Prompt: Copy out every line of the data below word for word, keeping each line as it stands.

Provided records:
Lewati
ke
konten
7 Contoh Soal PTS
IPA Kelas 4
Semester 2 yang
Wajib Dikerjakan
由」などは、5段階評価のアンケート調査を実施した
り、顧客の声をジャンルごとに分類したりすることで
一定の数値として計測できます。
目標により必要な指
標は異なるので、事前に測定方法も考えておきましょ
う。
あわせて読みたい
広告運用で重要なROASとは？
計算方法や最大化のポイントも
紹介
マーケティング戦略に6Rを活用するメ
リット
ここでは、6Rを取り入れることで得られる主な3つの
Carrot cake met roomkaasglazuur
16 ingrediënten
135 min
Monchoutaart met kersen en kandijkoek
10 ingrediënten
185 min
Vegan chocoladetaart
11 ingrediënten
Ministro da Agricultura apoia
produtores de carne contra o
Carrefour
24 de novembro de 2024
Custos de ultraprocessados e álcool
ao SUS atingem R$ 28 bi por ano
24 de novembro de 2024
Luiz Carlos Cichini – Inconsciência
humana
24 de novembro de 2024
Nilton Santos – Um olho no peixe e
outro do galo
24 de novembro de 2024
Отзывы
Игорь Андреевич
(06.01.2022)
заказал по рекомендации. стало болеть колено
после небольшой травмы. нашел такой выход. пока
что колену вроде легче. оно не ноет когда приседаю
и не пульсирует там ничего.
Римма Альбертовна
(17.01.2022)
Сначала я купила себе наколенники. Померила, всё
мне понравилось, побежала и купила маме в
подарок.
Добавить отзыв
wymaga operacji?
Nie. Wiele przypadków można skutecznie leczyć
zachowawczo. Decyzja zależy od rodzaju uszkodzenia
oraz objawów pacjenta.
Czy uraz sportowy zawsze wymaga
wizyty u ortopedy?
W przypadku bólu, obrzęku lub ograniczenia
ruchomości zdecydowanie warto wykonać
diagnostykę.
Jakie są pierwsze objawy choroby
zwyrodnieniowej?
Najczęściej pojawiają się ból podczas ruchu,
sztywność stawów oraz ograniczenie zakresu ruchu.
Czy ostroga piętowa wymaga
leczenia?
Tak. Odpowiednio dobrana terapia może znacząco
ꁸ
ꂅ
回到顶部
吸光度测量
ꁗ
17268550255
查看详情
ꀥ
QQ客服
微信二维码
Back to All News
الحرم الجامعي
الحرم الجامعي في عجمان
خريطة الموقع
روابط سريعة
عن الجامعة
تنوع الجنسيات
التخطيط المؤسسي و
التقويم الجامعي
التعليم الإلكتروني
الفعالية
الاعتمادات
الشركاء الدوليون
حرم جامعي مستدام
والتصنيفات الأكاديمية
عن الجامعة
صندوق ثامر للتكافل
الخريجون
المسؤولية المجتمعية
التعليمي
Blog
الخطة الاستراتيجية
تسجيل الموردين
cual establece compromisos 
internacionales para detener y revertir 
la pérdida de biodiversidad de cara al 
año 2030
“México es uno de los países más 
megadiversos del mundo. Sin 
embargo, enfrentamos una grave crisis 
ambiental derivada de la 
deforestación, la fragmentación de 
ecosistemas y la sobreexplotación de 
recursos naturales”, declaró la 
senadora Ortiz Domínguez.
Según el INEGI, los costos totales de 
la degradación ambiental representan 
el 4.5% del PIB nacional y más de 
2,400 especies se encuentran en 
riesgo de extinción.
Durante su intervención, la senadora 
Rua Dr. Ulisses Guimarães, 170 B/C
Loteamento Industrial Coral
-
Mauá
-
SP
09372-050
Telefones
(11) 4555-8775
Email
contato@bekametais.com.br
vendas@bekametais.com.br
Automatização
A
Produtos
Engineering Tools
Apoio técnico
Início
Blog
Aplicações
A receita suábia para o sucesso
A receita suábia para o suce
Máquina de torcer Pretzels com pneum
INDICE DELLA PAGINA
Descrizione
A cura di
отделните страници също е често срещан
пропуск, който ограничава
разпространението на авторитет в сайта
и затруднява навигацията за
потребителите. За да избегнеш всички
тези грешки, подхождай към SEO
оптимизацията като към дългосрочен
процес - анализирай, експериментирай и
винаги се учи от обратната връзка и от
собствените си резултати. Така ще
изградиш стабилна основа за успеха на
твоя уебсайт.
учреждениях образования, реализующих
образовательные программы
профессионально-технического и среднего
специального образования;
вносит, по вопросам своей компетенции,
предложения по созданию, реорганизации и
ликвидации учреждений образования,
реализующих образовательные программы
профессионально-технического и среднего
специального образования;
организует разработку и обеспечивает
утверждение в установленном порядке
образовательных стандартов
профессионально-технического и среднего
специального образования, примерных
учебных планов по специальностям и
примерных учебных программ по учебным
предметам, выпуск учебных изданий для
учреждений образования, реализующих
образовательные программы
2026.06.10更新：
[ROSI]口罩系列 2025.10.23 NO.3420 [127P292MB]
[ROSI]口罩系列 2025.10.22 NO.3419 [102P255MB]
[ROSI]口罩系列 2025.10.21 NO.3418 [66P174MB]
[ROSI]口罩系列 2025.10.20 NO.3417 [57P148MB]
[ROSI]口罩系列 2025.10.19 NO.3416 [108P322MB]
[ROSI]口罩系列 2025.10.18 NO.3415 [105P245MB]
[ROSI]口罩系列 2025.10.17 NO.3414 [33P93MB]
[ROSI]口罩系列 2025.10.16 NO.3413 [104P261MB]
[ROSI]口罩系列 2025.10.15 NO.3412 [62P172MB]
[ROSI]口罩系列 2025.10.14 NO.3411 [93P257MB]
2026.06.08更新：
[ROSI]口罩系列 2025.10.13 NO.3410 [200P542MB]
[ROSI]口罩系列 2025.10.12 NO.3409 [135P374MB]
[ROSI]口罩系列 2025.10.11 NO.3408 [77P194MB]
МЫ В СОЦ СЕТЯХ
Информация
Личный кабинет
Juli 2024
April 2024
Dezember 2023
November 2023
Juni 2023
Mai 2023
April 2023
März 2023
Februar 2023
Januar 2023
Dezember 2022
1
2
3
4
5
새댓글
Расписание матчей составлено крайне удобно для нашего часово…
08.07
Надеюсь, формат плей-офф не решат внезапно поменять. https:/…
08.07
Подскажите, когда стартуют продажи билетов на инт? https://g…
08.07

Result:
Lewati
ke
konten
7 Contoh Soal PTS
IPA Kelas 4
Semester 2 yang
Wajib Dikerjakan
由」などは、5段階評価のアンケート調査を実施した
り、顧客の声をジャンルごとに分類したりすることで
一定の数値として計測できます。
目標により必要な指
標は異なるので、事前に測定方法も考えておきましょ
う。
あわせて読みたい
広告運用で重要なROASとは？
計算方法や最大化のポイントも
紹介
マーケティング戦略に6Rを活用するメ
リット
ここでは、6Rを取り入れることで得られる主な3つの
Carrot cake met roomkaasglazuur
16 ingrediënten
135 min
Monchoutaart met kersen en kandijkoek
10 ingrediënten
185 min
Vegan chocoladetaart
11 ingrediënten
Ministro da Agricultura apoia
produtores de carne contra o
Carrefour
24 de novembro de 2024
Custos de ultraprocessados e álcool
ao SUS atingem R$ 28 bi por ano
24 de novembro de 2024
Luiz Carlos Cichini – Inconsciência
humana
24 de novembro de 2024
Nilton Santos – Um olho no peixe e
outro do galo
24 de novembro de 2024
Отзывы
Игорь Андреевич
(06.01.2022)
заказал по рекомендации. стало болеть колено
после небольшой травмы. нашел такой выход. пока
что колену вроде легче. оно не ноет когда приседаю
и не пульсирует там ничего.
Римма Альбертовна
(17.01.2022)
Сначала я купила себе наколенники. Померила, всё
мне понравилось, побежала и купила маме в
подарок.
Добавить отзыв
wymaga operacji?
Nie. Wiele przypadków można skutecznie leczyć
zachowawczo. Decyzja zależy od rodzaju uszkodzenia
oraz objawów pacjenta.
Czy uraz sportowy zawsze wymaga
wizyty u ortopedy?
W przypadku bólu, obrzęku lub ograniczenia
ruchomości zdecydowanie warto wykonać
diagnostykę.
Jakie są pierwsze objawy choroby
zwyrodnieniowej?
Najczęściej pojawiają się ból podczas ruchu,
sztywność stawów oraz ograniczenie zakresu ruchu.
Czy ostroga piętowa wymaga
leczenia?
Tak. Odpowiednio dobrana terapia może znacząco
ꁸ
ꂅ
回到顶部
吸光度测量
ꁗ
17268550255
查看详情
ꀥ
QQ客服
微信二维码
Back to All News
الحرم الجامعي
الحرم الجامعي في عجمان
خريطة الموقع
روابط سريعة
عن الجامعة
تنوع الجنسيات
التخطيط المؤسسي و
التقويم الجامعي
التعليم الإلكتروني
الفعالية
الاعتمادات
الشركاء الدوليون
حرم جامعي مستدام
والتصنيفات الأكاديمية
عن الجامعة
صندوق ثامر للتكافل
الخريجون
المسؤولية المجتمعية
التعليمي
Blog
الخطة الاستراتيجية
تسجيل الموردين
cual establece compromisos 
internacionales para detener y revertir 
la pérdida de biodiversidad de cara al 
año 2030
“México es uno de los países más 
megadiversos del mundo. Sin 
embargo, enfrentamos una grave crisis 
ambiental derivada de la 
deforestación, la fragmentación de 
ecosistemas y la sobreexplotación de 
recursos naturales”, declaró la 
senadora Ortiz Domínguez.
Según el INEGI, los costos totales de 
la degradación ambiental representan 
el 4.5% del PIB nacional y más de 
2,400 especies se encuentran en 
riesgo de extinción.
Durante su intervención, la senadora 
Rua Dr. Ulisses Guimarães, 170 B/C
Loteamento Industrial Coral
-
Mauá
-
SP
09372-050
Telefones
(11) 4555-8775
Email
contato@bekametais.com.br
vendas@bekametais.com.br
Automatização
A
Produtos
Engineering Tools
Apoio técnico
Início
Blog
Aplicações
A receita suábia para o sucesso
A receita suábia para o suce
Máquina de torcer Pretzels com pneum
INDICE DELLA PAGINA
Descrizione
A cura di
отделните страници също е често срещан
пропуск, който ограничава
разпространението на авторитет в сайта
и затруднява навигацията за
потребителите. За да избегнеш всички
тези грешки, подхождай към SEO
оптимизацията като към дългосрочен
процес - анализирай, експериментирай и
винаги се учи от обратната връзка и от
собствените си резултати. Така ще
изградиш стабилна основа за успеха на
твоя уебсайт.
учреждениях образования, реализующих
образовательные программы
профессионально-технического и среднего
специального образования;
вносит, по вопросам своей компетенции,
предложения по созданию, реорганизации и
ликвидации учреждений образования,
реализующих образовательные программы
профессионально-технического и среднего
специального образования;
организует разработку и обеспечивает
утверждение в установленном порядке
образовательных стандартов
профессионально-технического и среднего
специального образования, примерных
учебных планов по специальностям и
примерных учебных программ по учебным
предметам, выпуск учебных изданий для
учреждений образования, реализующих
образовательные программы
2026.06.10更新：
[ROSI]口罩系列 2025.10.23 NO.3420 [127P292MB]
[ROSI]口罩系列 2025.10.22 NO.3419 [102P255MB]
[ROSI]口罩系列 2025.10.21 NO.3418 [66P174MB]
[ROSI]口罩系列 2025.10.20 NO.3417 [57P148MB]
[ROSI]口罩系列 2025.10.19 NO.3416 [108P322MB]
[ROSI]口罩系列 2025.10.18 NO.3415 [105P245MB]
[ROSI]口罩系列 2025.10.17 NO.3414 [33P93MB]
[ROSI]口罩系列 2025.10.16 NO.3413 [104P261MB]
[ROSI]口罩系列 2025.10.15 NO.3412 [62P172MB]
[ROSI]口罩系列 2025.10.14 NO.3411 [93P257MB]
2026.06.08更新：
[ROSI]口罩系列 2025.10.13 NO.3410 [200P542MB]
[ROSI]口罩系列 2025.10.12 NO.3409 [135P374MB]
[ROSI]口罩系列 2025.10.11 NO.3408 [77P194MB]
МЫ В СОЦ СЕТЯХ
Информация
Личный кабинет
Juli 2024
April 2024
Dezember 2023
November 2023
Juni 2023
Mai 2023
April 2023
März 2023
Februar 2023
Januar 2023
Dezember 2022
1
2
3
4
5
새댓글
Расписание матчей составлено крайне удобно для нашего часово…
08.07
Надеюсь, формат плей-офф не решат внезапно поменять. https:/…
08.07
Подскажите, когда стартуют продажи билетов на инт? https://g…
08.07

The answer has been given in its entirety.